TASK 1: Render this sentence from the Sisu K-44 text below into Spanish: "The K-44 was 27% more expensive than the corresponding Sisu K-34 6×2 with a non-driven front axle and same capacity."
TASK 2: Name every Leyland engine model mentioned in the Sisu K-44 text below.
TASK 3:
Using the Sisu K-44 text below, answer these:
(a) What is the K-44's maximum gradeability on a surface with friction coefficient μ=0.65?
(b) In what year was the O.400 introduced?
(c) What happened to the O.400 unit's thin cylinder liners?

TEXT SEGMENT:
The Sisu K-44 was expressly designed for good rough-terrain capability. The vehicle's ability to grip on many types of terrain and retain traction on steep slopes is further enhanced by a mechanism whereby the non-driven rear axle could be raised, thus maximising the proportion of vehicle weight available to push down on the driven axle at the front of the tandem axle. On a surface with friction coefficient of μ=0.65 its maximum gradeability is 86%. A corresponding 6×4-model has a 55% and a 6×2-model just a 29% gradeability.

The K-44 was 27% more expensive than the corresponding Sisu K-34 6×2 with a non-driven front axle and same capacity.

The Leyland O.375 engine, used in early Kontio-Sisu K-44SU models, was a further development of the O.350, that had gained a good reputation since becoming available in Sisus early in the 1950s. The O.375 unit's performance enhanced the reputation of Leyland as an engine producer. Unfortunately users' experience with the slightly larger O.400, introduced in 1962, was less positive. The unit's thin cylinder liners cracked and became detached. Although this defect was soon fixed, problems with the O.400 damaged the reputations of both Leyland and Sisu.

Saved entries

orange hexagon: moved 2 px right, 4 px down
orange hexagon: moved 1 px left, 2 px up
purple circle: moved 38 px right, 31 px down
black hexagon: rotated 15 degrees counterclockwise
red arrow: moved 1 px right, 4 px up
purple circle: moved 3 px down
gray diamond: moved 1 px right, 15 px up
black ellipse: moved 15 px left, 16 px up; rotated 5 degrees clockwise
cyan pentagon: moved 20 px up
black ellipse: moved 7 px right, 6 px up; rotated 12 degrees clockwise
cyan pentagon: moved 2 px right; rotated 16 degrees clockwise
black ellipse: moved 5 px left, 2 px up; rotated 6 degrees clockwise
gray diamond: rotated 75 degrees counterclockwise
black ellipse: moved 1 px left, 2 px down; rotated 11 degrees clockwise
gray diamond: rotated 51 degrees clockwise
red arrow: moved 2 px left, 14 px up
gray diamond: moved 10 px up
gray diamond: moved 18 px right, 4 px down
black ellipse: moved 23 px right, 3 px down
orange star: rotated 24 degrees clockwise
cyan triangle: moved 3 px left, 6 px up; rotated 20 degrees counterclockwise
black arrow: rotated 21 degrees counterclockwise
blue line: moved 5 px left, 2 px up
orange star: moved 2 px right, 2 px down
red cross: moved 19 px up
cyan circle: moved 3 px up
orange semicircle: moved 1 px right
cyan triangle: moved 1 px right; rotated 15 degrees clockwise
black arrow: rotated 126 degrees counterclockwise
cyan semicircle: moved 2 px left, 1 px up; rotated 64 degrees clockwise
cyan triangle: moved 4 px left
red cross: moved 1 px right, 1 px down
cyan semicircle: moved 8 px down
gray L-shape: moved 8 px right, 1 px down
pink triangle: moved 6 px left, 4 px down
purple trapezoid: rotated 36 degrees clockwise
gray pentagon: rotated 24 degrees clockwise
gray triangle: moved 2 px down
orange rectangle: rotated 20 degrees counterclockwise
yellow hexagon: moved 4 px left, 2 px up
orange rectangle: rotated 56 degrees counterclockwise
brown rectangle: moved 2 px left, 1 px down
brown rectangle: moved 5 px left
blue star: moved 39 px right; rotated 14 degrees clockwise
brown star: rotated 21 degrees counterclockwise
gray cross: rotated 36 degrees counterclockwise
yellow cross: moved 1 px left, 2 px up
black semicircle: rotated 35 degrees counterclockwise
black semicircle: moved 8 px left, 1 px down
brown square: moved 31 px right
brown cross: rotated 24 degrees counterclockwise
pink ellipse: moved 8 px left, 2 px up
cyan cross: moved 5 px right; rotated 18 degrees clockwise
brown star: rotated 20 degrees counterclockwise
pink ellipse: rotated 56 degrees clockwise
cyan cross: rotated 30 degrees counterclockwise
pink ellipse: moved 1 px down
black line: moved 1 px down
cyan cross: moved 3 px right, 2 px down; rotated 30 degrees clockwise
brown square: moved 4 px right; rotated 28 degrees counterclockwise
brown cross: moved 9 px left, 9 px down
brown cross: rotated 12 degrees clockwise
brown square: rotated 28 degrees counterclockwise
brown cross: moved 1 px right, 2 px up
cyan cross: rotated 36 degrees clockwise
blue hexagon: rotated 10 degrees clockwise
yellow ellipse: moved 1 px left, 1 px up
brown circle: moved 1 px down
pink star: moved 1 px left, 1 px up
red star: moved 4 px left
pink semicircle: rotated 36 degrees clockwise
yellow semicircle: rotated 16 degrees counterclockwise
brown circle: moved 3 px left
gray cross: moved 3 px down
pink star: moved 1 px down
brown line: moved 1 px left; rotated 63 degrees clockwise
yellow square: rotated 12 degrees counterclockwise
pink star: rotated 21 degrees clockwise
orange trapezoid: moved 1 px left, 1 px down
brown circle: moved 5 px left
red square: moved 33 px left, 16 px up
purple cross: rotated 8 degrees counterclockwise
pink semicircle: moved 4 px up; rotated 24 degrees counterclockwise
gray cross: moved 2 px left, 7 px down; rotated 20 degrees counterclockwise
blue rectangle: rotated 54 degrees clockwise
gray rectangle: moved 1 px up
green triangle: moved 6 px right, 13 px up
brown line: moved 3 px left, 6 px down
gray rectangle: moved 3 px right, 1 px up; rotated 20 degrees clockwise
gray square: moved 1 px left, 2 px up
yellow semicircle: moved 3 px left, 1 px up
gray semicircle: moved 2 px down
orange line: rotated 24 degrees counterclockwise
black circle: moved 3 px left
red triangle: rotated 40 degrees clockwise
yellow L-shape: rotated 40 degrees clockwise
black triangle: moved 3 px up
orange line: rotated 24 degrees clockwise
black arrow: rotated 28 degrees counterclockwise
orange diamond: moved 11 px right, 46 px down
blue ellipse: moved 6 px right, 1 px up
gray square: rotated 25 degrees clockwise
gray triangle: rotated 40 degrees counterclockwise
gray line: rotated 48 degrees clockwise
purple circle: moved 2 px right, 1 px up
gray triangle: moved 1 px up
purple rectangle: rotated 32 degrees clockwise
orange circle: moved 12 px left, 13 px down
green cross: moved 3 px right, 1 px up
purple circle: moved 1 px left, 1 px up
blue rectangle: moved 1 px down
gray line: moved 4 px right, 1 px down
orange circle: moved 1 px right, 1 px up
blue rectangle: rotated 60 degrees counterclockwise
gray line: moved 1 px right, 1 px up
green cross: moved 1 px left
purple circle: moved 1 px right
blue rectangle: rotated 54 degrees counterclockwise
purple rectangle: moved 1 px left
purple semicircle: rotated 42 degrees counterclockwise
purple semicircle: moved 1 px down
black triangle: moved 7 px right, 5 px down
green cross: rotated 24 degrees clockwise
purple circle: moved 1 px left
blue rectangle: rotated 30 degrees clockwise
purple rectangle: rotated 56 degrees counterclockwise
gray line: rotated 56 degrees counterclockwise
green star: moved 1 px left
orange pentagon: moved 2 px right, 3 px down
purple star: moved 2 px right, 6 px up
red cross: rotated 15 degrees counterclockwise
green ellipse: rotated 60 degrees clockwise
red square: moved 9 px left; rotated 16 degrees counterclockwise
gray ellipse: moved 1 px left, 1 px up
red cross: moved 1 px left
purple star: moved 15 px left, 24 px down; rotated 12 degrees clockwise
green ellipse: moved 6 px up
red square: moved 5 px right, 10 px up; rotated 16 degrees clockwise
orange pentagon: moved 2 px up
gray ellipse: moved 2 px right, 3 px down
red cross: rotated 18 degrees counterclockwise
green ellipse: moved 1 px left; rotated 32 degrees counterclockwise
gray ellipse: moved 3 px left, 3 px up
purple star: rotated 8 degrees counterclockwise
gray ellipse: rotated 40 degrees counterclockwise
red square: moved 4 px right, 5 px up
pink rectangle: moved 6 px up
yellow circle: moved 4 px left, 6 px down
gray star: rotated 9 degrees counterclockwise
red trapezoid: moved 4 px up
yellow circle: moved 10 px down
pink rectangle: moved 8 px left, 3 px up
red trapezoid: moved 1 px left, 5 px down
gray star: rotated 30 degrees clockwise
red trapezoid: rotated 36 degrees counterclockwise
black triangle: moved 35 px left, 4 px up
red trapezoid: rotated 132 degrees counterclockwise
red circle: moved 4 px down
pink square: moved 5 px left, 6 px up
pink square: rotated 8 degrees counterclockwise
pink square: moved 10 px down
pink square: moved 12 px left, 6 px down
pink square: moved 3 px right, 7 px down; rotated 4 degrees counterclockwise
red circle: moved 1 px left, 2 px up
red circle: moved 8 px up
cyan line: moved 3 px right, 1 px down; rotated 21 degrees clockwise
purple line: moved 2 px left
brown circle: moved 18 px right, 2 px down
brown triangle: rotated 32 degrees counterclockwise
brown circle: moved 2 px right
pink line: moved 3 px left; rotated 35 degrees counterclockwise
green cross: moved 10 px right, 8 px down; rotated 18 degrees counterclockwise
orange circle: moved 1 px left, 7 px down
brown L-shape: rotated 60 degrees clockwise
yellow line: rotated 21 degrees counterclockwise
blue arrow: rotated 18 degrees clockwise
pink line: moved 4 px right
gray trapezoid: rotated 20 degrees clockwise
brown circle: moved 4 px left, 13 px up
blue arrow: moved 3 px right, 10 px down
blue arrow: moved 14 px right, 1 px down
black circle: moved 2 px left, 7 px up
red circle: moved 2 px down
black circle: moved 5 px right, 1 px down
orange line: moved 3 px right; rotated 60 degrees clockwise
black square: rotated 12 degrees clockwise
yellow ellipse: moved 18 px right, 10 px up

WORKED SOLUTION 1: El K-44 era un 27 % más caro que el correspondiente Sisu K-34 6×2 con eje delantero no motriz y la misma capacidad.

WORKED SOLUTION 2:
O.375
O.350
O.400

WORKED SOLUTION 3:
(a) 86%
(b) 1962
(c) They cracked and became detached.